** How to complete this task **
Starting at the line with "Assistance to Child Care", set down each line of the entries below through the last one, exactly as it stands.

═══ Dataset entries ═══

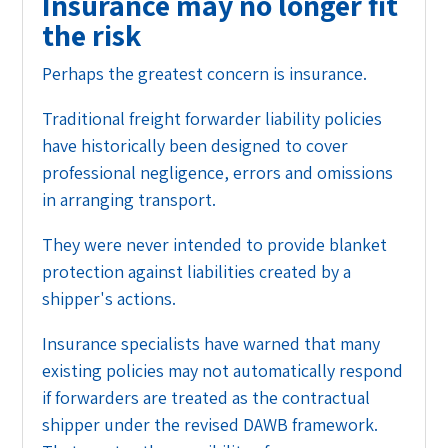
Insurance may no longer fit
the risk
Perhaps the greatest concern is insurance.
Traditional freight forwarder liability policies
have historically been designed to cover
professional negligence, errors and omissions
in arranging transport.
They were never intended to provide blanket
protection against liabilities created by a
shipper's actions.
Insurance specialists have warned that many
existing policies may not automatically respond
if forwarders are treated as the contractual
shipper under the revised DAWB framework.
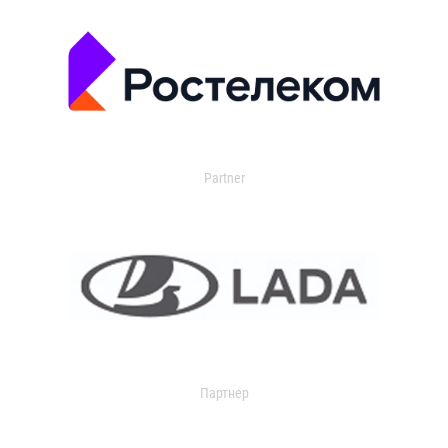
Partner
Партнер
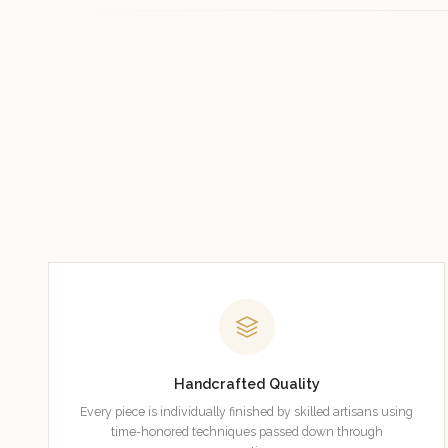
Handcrafted Quality
Every piece is individually finished by skilled artisans using
time-honored techniques passed down through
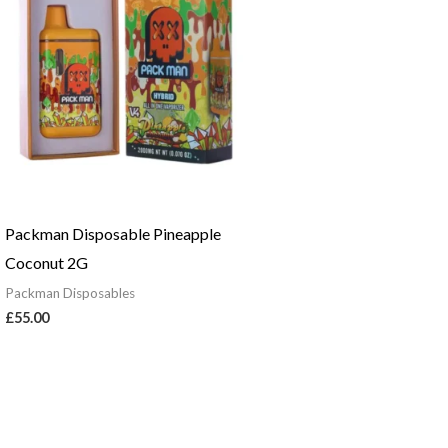
Packman Disposable Pineapple
Coconut 2G
Packman Disposables
£
55.00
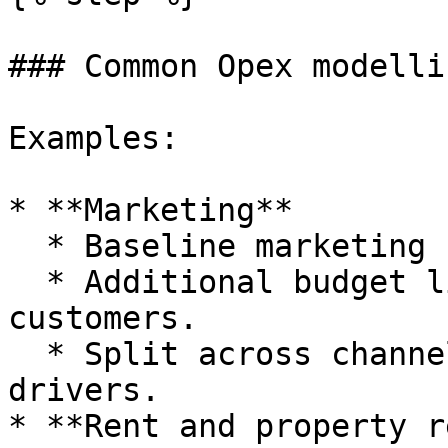
### Common Opex modelli
Examples:

* **Marketing**

  * Baseline marketing budget per month.

  * Additional budget linked to revenue or new 
customers.

  * Split across channels using subcategories and 
drivers.

* **Rent and property r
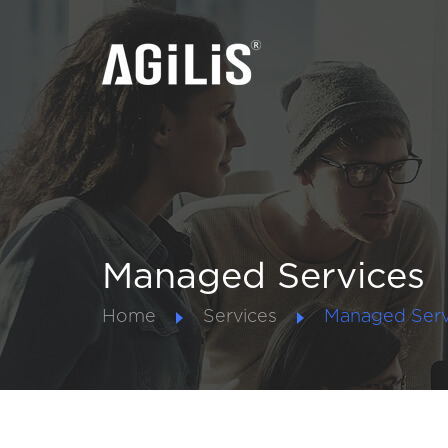
Managed Services
Home
Services
Managed Serv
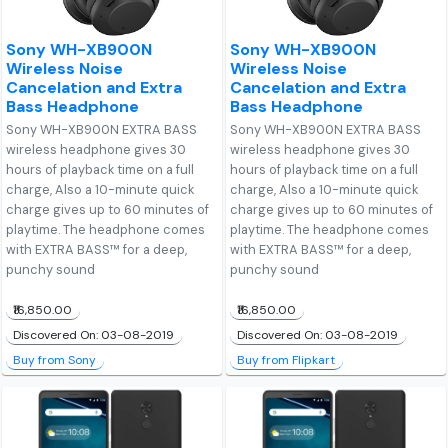
Sony WH-XB900N
Sony WH-XB900N
Wireless Noise
Wireless Noise
Cancelation and Extra
Cancelation and Extra
Bass Headphone
Bass Headphone
Sony WH-XB900N EXTRA BASS
Sony WH-XB900N EXTRA BASS
wireless headphone gives 30
wireless headphone gives 30
hours of playback time on a full
hours of playback time on a full
charge, Also a 10-minute quick
charge, Also a 10-minute quick
charge gives up to 60 minutes of
charge gives up to 60 minutes of
playtime. The headphone comes
playtime. The headphone comes
with EXTRA BASS™ for a deep,
with EXTRA BASS™ for a deep,
punchy sound
punchy sound
₹16,850.00
₹16,850.00
Discovered On: 03-08-2019
Discovered On: 03-08-2019
Buy from Sony
Buy from Flipkart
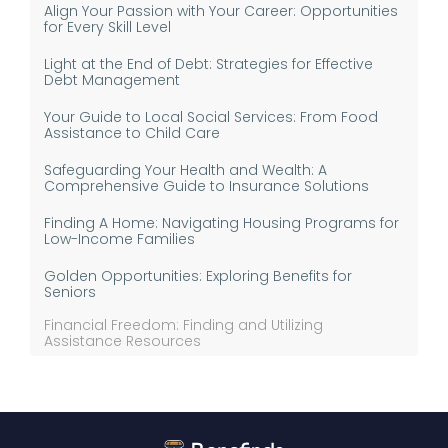
Align Your Passion with Your Career: Opportunities
for Every Skill Level
Light at the End of Debt: Strategies for Effective
Debt Management
Your Guide to Local Social Services: From Food
Assistance to Child Care
Safeguarding Your Health and Wealth: A
Comprehensive Guide to Insurance Solutions
Finding A Home: Navigating Housing Programs for
Low-Income Families
Golden Opportunities: Exploring Benefits for
Seniors
Financial Freedom: Finding and Utilizing
Assistance Resources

═══

** The answer **
Assistance to Child Care
Safeguarding Your Health and Wealth: A
Comprehensive Guide to Insurance Solutions
Finding A Home: Navigating Housing Programs for
Low-Income Families
Golden Opportunities: Exploring Benefits for
Seniors
Financial Freedom: Finding and Utilizing
Assistance Resources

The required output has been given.